4. Croatia already has some high-level presence with international standing in the diaspora, for example, the Cleveland Clinic – what is the level of cooperation with Croatia’s health tourism sector and health?
Doctor Mihaljevic, the current CEO of the Cleveland Clinic, is an excellent example of an individual from Croatia, showing the world that our medical experts are amongst the best in the world. Unfortunately, there is very little that is being done in Croatia and abroad to promote this expertise, our best and brightest.

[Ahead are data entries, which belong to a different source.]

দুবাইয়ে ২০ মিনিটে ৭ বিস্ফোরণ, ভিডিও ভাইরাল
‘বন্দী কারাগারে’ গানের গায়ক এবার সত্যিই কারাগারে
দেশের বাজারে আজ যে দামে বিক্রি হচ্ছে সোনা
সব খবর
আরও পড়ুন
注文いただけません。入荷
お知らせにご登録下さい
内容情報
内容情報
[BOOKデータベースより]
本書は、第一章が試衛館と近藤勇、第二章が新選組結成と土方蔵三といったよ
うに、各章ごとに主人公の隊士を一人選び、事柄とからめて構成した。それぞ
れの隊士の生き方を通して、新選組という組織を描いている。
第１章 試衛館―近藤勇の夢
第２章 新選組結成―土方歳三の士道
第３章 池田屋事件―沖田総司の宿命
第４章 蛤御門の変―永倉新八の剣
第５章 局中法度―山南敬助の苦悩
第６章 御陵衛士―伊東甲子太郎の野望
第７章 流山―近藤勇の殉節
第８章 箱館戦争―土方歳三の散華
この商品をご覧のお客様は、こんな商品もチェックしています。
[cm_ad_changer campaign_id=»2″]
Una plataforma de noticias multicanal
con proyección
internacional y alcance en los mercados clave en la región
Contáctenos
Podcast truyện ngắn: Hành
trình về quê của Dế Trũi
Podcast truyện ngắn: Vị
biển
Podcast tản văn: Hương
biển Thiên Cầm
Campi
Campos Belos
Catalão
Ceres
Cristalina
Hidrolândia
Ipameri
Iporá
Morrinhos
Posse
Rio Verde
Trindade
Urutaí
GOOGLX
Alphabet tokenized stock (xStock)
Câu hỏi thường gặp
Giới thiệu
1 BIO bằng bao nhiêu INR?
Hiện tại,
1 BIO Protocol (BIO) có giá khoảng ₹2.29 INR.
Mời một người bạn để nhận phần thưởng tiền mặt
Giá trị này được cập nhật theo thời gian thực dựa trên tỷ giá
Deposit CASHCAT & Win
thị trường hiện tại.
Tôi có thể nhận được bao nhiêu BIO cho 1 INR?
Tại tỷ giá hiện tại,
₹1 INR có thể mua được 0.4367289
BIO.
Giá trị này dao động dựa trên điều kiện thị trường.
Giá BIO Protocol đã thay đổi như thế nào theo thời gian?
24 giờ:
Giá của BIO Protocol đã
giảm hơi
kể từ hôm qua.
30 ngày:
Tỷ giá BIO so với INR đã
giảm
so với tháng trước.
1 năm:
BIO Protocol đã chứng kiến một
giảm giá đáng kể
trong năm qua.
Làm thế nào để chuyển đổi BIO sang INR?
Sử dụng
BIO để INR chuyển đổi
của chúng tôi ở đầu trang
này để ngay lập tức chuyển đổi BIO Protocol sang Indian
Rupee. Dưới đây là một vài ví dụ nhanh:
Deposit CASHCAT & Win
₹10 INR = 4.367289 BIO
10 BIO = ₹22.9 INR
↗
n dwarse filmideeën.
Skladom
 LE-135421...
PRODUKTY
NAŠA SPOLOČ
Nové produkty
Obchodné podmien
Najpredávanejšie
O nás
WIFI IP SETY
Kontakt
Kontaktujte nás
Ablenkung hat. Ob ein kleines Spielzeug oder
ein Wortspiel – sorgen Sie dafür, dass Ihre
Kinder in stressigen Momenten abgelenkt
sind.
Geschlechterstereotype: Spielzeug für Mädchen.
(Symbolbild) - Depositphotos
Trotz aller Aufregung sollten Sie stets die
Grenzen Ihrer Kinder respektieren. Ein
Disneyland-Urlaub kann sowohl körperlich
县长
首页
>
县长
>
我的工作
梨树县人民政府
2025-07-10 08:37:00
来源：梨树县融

There are many hurdles in our local laws and destination management organizations that are still trying to understand medical tourism. Some positive moves are happening now, but it’s all happening to slow for us to join the world medical tourism stage today. We are still a few years away from this end goal and, without a real actionable plan at the moment. As it stands today, we are looking at ourselves, private health care providers, to try and join forces and reach-out to foreign patients with very little support from the rest of the tourism industry.
5. Croatia has an impressive health tourism story which is not being told loudly enough. How can the diaspora help to spread the message?
Croatia’s story is impressive, that is true. We offer excellent services and can connect these medical services to our tourism industry at a fantastic value to patients. For now, it’s just a story, and we still need to develop marketing strategies, reach-out to diaspora and foreign patients so this would turn into a lot more than just a story.
First and foremost, we need to brand Croatia as a destination before we can offer individual medical services and then and only then we can develop our medical tourism to the level it deserves. Our diaspora can help us by being the first to try our services and become our ambassadors abroad.
6. The diaspora is very patriotic and supportive of the homeland, with many buying Croatian and supporting Croatian businesses wherever they can, but health is health. What do you have to say to diaspora who are happy to recommend using Croatian companies, but are a little hesitant when it comes to using its health tourism facilities?
I have a message for our diaspora,
“Come to Croatia, solve your medical problems here, save money and see your homeland. Our doctors and private healthcare providers are excellent, and you should not be afraid to trust them. We already are great at what we do and provide our services to Croats and foreigners now, help us spread the word about Croatia, and its medical tourism offerings amongst your friends. So, Croatia can thrive, and our doctors don’t have to leave our beautiful homeland looking for work!”